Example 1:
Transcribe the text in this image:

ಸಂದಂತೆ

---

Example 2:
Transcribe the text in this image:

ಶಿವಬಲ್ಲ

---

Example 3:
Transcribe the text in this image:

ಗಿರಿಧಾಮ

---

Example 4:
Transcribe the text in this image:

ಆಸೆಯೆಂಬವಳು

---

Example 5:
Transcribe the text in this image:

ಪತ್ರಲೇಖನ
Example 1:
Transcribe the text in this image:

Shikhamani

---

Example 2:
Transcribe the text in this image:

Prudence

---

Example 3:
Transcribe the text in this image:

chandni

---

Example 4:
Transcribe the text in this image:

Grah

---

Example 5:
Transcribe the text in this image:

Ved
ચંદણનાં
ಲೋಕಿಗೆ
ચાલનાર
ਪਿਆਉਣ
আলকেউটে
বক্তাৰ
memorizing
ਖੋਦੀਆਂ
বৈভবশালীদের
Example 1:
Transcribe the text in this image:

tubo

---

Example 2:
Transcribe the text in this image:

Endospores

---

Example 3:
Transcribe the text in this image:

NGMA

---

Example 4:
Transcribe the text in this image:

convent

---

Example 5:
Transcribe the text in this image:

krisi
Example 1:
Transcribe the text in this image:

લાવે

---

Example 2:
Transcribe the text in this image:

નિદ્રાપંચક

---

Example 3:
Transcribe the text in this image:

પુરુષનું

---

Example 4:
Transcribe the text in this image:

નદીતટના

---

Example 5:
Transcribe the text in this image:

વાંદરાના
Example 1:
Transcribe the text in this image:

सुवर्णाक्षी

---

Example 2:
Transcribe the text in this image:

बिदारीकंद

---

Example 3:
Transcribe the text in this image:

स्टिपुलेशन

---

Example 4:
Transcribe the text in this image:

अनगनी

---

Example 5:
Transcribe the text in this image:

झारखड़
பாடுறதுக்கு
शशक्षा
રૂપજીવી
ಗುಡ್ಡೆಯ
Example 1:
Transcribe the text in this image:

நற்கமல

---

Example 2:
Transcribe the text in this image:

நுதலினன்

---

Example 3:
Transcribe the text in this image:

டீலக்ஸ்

EXERCISE PROMPT |
Retype the material above in full, with nothing altered.

RESULT |
Example 1:
Transcribe the text in this image:

ಸಂದಂತೆ

---

Example 2:
Transcribe the text in this image:

ಶಿವಬಲ್ಲ

---

Example 3:
Transcribe the text in this image:

ಗಿರಿಧಾಮ

---

Example 4:
Transcribe the text in this image:

ಆಸೆಯೆಂಬವಳು

---

Example 5:
Transcribe the text in this image:

ಪತ್ರಲೇಖನ
Example 1:
Transcribe the text in this image:

Shikhamani

---

Example 2:
Transcribe the text in this image:

Prudence

---

Example 3:
Transcribe the text in this image:

chandni

---

Example 4:
Transcribe the text in this image:

Grah

---

Example 5:
Transcribe the text in this image:

Ved
ચંદણનાં
ಲೋಕಿಗೆ
ચાલનાર
ਪਿਆਉਣ
আলকেউটে
বক্তাৰ
memorizing
ਖੋਦੀਆਂ
বৈভবশালীদের
Example 1:
Transcribe the text in this image:

tubo

---

Example 2:
Transcribe the text in this image:

Endospores

---

Example 3:
Transcribe the text in this image:

NGMA

---

Example 4:
Transcribe the text in this image:

convent

---

Example 5:
Transcribe the text in this image:

krisi
Example 1:
Transcribe the text in this image:

લાવે

---

Example 2:
Transcribe the text in this image:

નિદ્રાપંચક

---

Example 3:
Transcribe the text in this image:

પુરુષનું

---

Example 4:
Transcribe the text in this image:

નદીતટના

---

Example 5:
Transcribe the text in this image:

વાંદરાના
Example 1:
Transcribe the text in this image:

सुवर्णाक्षी

---

Example 2:
Transcribe the text in this image:

बिदारीकंद

---

Example 3:
Transcribe the text in this image:

स्टिपुलेशन

---

Example 4:
Transcribe the text in this image:

अनगनी

---

Example 5:
Transcribe the text in this image:

झारखड़
பாடுறதுக்கு
शशक्षा
રૂપજીવી
ಗುಡ್ಡೆಯ
Example 1:
Transcribe the text in this image:

நற்கமல

---

Example 2:
Transcribe the text in this image:

நுதலினன்

---

Example 3:
Transcribe the text in this image:

டீலக்ஸ்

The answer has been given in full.